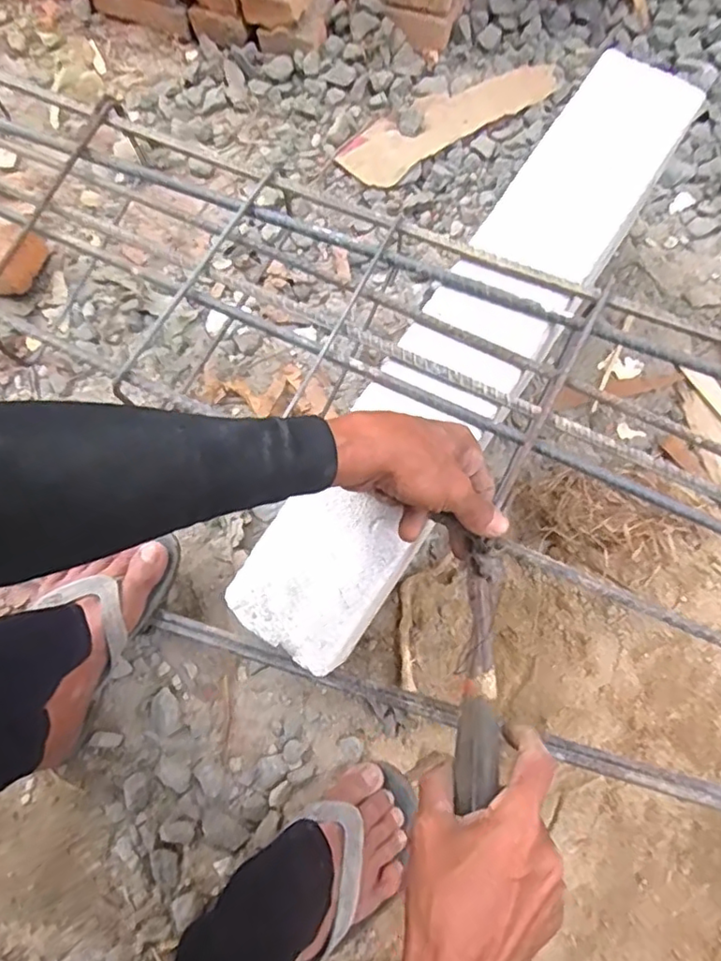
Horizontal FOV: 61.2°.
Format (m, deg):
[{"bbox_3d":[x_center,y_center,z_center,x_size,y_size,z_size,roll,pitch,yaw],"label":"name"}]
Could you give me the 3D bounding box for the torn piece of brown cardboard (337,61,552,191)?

══════════

* **Exercise**: Please retype the whole listing above word for word and drop the pictures.

* **Answer space**:
Horizontal FOV: 61.2°.
Format (m, deg):
[{"bbox_3d":[x_center,y_center,z_center,x_size,y_size,z_size,roll,pitch,yaw],"label":"name"}]
Could you give me the 3D bounding box for the torn piece of brown cardboard (337,61,552,191)?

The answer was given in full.